The process has been a gradual one, with both Republicans and Democrats playing their part, but it has been corrosive nonetheless. The consequences for the court itself are coming into view. Whereas it traditionally enjoyed greater public approval than either the president or Congress, the court has seen its approval ratings plummet. A July 2016 Gallup poll showed its public approval rating at 42%, a severe drop since the 1990s.
The more politicised the court becomes, the more its legitimacy is threatened. Its justices are unelected and serve for life, with no power except their institutional role and persuasion to convince the country to abide by their decisions. That means its legitimacy rests not just on the principle of the rule of law, but on the idea that there is some distance between interpreting the law and making political decisions.

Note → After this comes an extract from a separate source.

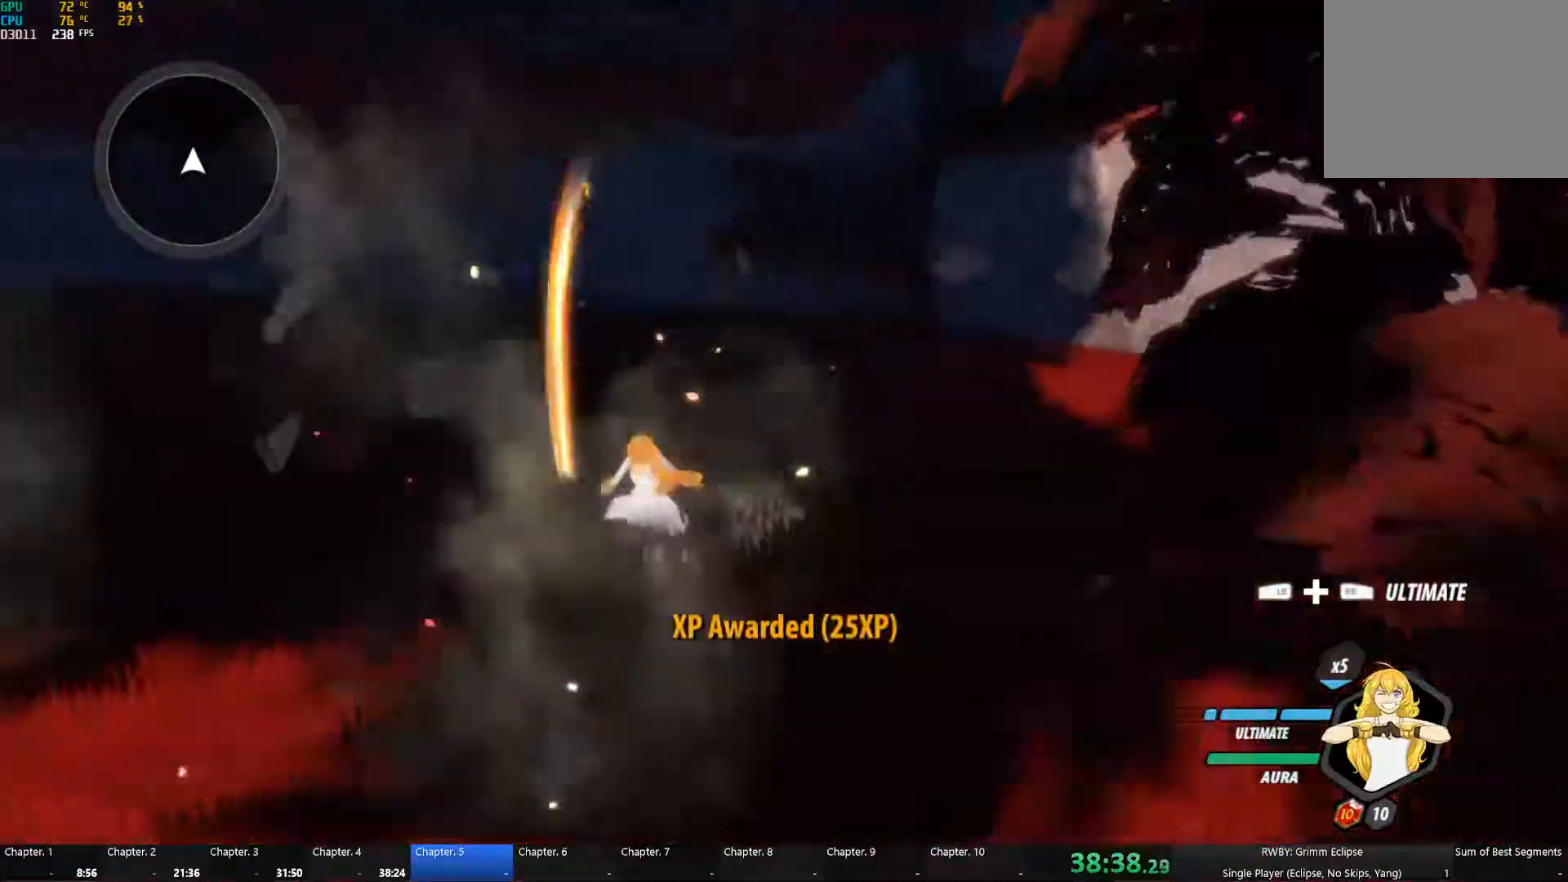
{"buttons": ["Y", "L1"], "left_stick": "up-left", "right_stick": "center", "events": [[250, "left_stick", "up-left"], [384, "right_stick", "center"], [434, "A", "down"], [467, "L1", "down"], [500, "A", "up"], [500, "Y", "down"]]}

If Americans come to believe that politics is the only deciding factor in the court’s decision making, the court’s legitimacy, and so its ability to compel compliance, may be drastically weakened. Should that happen, all Americans will lose, regardless of party affiliation.
And so the stakes of Gorsuch’s hearings could scarcely be higher. Senators of both parties would do well to remember that. For the good of the court as an institution, Democrats in particular need to rigorously and thoroughly vet Gorsuch – and assuming nothing genuinely untoward comes to light, they should support his nomination.